Aún más interesante es entrever, junto con el juego de los colores y de los perfumes, una intención litúrgica... la vocación de sustraerse a las coordenadas materiales de su propio tiempo no se contenta sólo con evocar espacios secretos en que la necesidad de una religión nueva se mezcla con ambiguas liturgias filiales... [para] redescubrir misterios que el mismo romanticismo había dejado como en soslayo... (Litvak, 1990, p. 11)
Estos elementos se unen a una concepción en la que se producen identidades y correspondencias entre el hombre y la naturaleza, entre los seres, como ha anotado Amestoy Leal (2008, p. 142) la poesía de Julio Herrera: “...trasmite su creencia en la unidad cósmica... Existe una armonía y correspondencia entre lo humano, las cosas y el paisaje, dado que comparten los mismos sentimientos”.
En el poema titulado “La flauta” (Herrera, 1978, p. 16) es visible que la forma de describir el paisaje introduce lo maravilloso, borrando los límites entre la naturaleza y los seres humanos para presentarnos una naturaleza humanizada, al identificar: a. Una arboleda con alguien que tiembla de frío; b. La cumbre de una montaña con un filósofo en éxtasis; c. El viento con un músico; d. El sol con un tramoyista; e. La mañana con una figura femenina sonriente; f. El río con un parlanchín. Pero también, ese espacio del campo se convierte en un universo en el que los seres de la naturaleza participan de las características de otros seres, ya que mediante las figuras poéticas se identifican agua y animales, agua y flores, niebla y materias textiles, el torrente y un caballo, los estambres de las flores y el rocío, la neblina y algodones húmedos. Caracterizando la naturaleza como lugar en que las separaciones entre los seres se borran y se produce una unidad, una integración de todo, una coparticipación utópica.
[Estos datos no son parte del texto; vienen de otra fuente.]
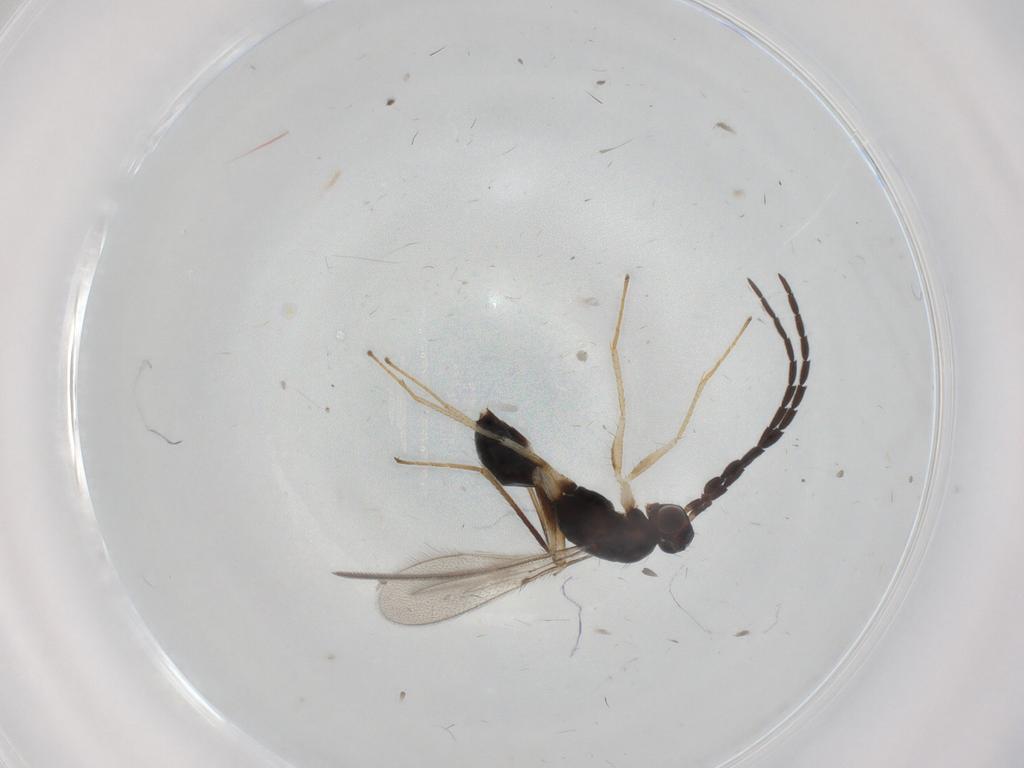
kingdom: Animalia
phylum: Arthropoda
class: Insecta
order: Hymenoptera
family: Mymaridae
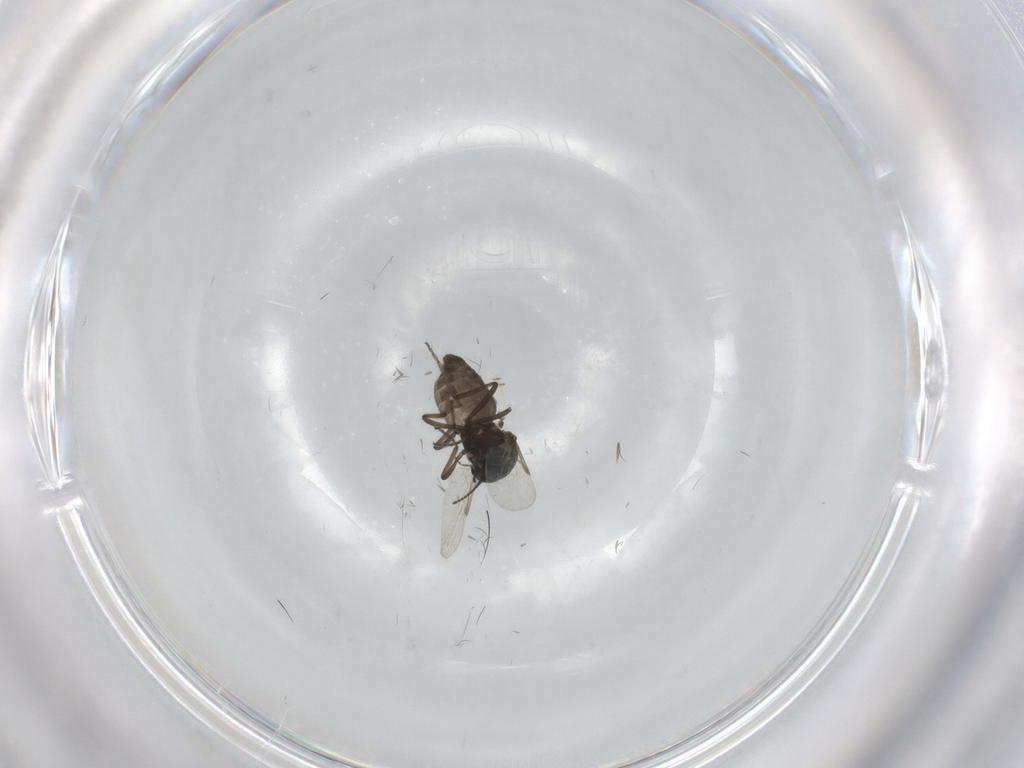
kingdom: Animalia
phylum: Arthropoda
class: Insecta
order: Diptera
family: Ceratopogonidae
Podemos observar también que los elementos del paisaje se convierten en los actantes de un espectáculo escénico (a. el sol tramoyista; b. el viento músico; c. el cauce parlero; d. la humareda invernal es un telón de seda; e. los estambres de las flores y el rocío se convierten en cien iluminaciones), transformando el espacio que corresponde a lo natural, en espacio de la representación teatral de las emociones y los estados de ánimo, representación interpretada por la naturaleza, identificando naturaleza y arte.
En otras ocasiones, el poeta se identifica totalmente con “una selva huraña”, pero también nos habla de: a. “...[su] jardín de pálido poeta... [que] con azucenas de orfandad se viste” (Herrera y Reissig, 1978, p. 183); b. Un “bosque en que giran/ elfos de ensueño y dríadas” (Herrera y Reissig, 1978, p. 185). Espacios de la naturaleza en los que el escritor se proyecta y transforma en geografías íntimas, en símbolos de su propia identidad y de sus ensoñaciones fantástico-mitológicas y artísticas.
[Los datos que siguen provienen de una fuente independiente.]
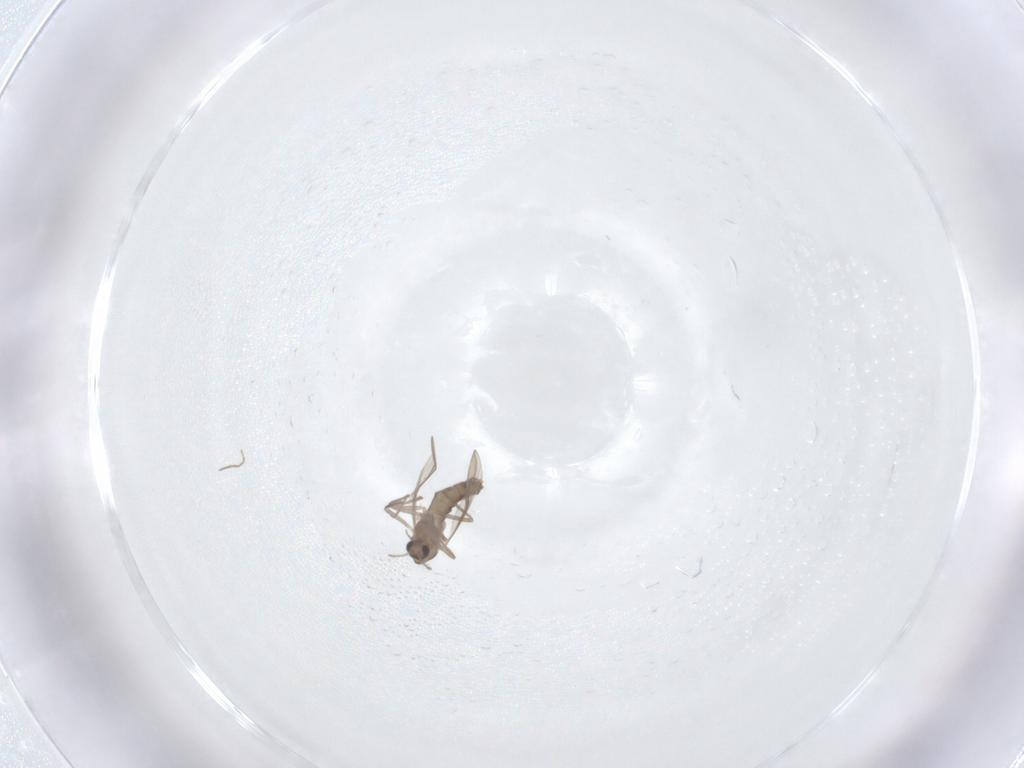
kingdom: Animalia
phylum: Arthropoda
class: Insecta
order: Diptera
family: Chironomidae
Respecto al tratamiento que dieron los modernistas al paisaje Lily Litvak comenta, al estudiar la obra de Juan Ramón Jiménez:
El jardín, espacio temático de los más ilustres, se reconvierte en lugar mágico, encantado, separado, metáfora breve del paraíso tal y como había aparecido a ciertos arquitectos del Renacimiento, y más tarde a los cultores del mito de las ruinas en época neogótica. El jardín... se hace eco... de recientes o contemporáneas experiencias europeas que, por su parte, lo transfiguran impidiendo toda posible caída en el paisajismo verista... (1990, p. 10)
Destacamos que hay en estas representaciones poéticas del jardín y la naturaleza un claro deslinde de las posturas que veían la naturaleza desde el enfoque del positivismo científico, y no sólo un alejamiento del verismo paisajístico, como señala Litvak.
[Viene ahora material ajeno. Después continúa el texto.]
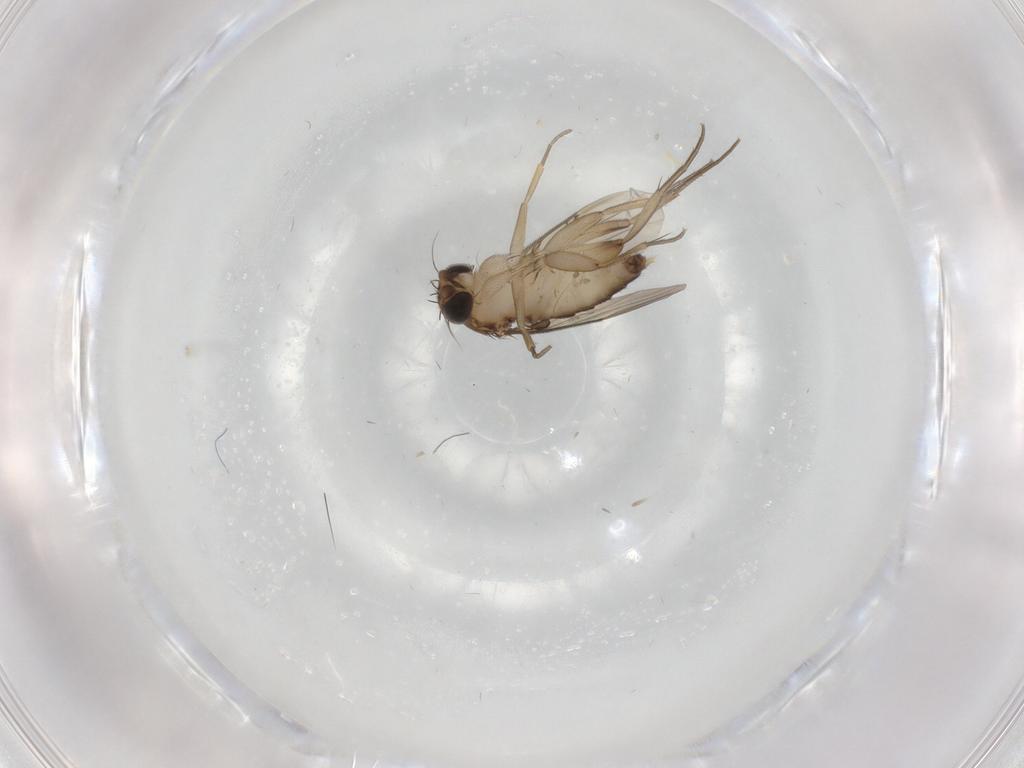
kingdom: Animalia
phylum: Arthropoda
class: Insecta
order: Diptera
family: Phoridae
Los fenómenos hasta ahora identificados en la poesía de Julio Herrera hacen evidente la presencia de un sincretismo religioso y una postura anti-racionalista, que se manifiesta en la construcción creativa de figuras literarias, así como por un énfasis en los subjetivo y la fantasía, y por una interpretación de la naturaleza afín a la concepción que tuvieran las románticos: al representar a la naturaleza como espacio en el que lo trascendente y lo sagrado se materializan, y del que proviene el gozo sensorial y lo nutriente, que al unirse a juegos de correspondencias expresan una comunión entre la naturaleza y lo humano e involucran una metafísica panteísta.
El panteísmo estuvo presente en los idealistas alemanes y los románticos. Sánchez Calvo (1989, p. 144) observará respecto a Shelley: “aplicó a la poesía el panteísmo de Spinoza, según el cual todos los seres son parte de la ‘sustancia única’, la sustancia divina..., Dios no es más que la Naturaleza”. Cinta Canterla (1997, p. 53) dirá sobre el romanticismo: “en este contexto el alma del mundo es concebida también como alma del hombre, por lo que los planteamientos idealistas y los místicos acaban confluyendo”. El misticismo asociado a la contemplación de la naturaleza, como acto de revelación estaba: “despojado en el romanticismo de sus antiguas connotaciones teológicas y religiosas... [ligadas a] la tradición cristiana” (Canterla, 1997, p. 56), que fueron substituidas por la noción de “inspiración” y se vinculaba a una teoría de las correspondencias:
...para los románticos, la naturaleza encierra un sentido oculto espiritual... De hecho, el propio Swedenborg sostenía que la naturaleza era un lenguaje mediante el que lo espiritual se manifestaba permanentemente; y su doctrina de los representativos y las correspondencias tuvo gran influencia en numerosos autores... [implicaba una] íntima conexión entre la naturaleza y el mundo espiritual... (Canterla, 1997, p. 58)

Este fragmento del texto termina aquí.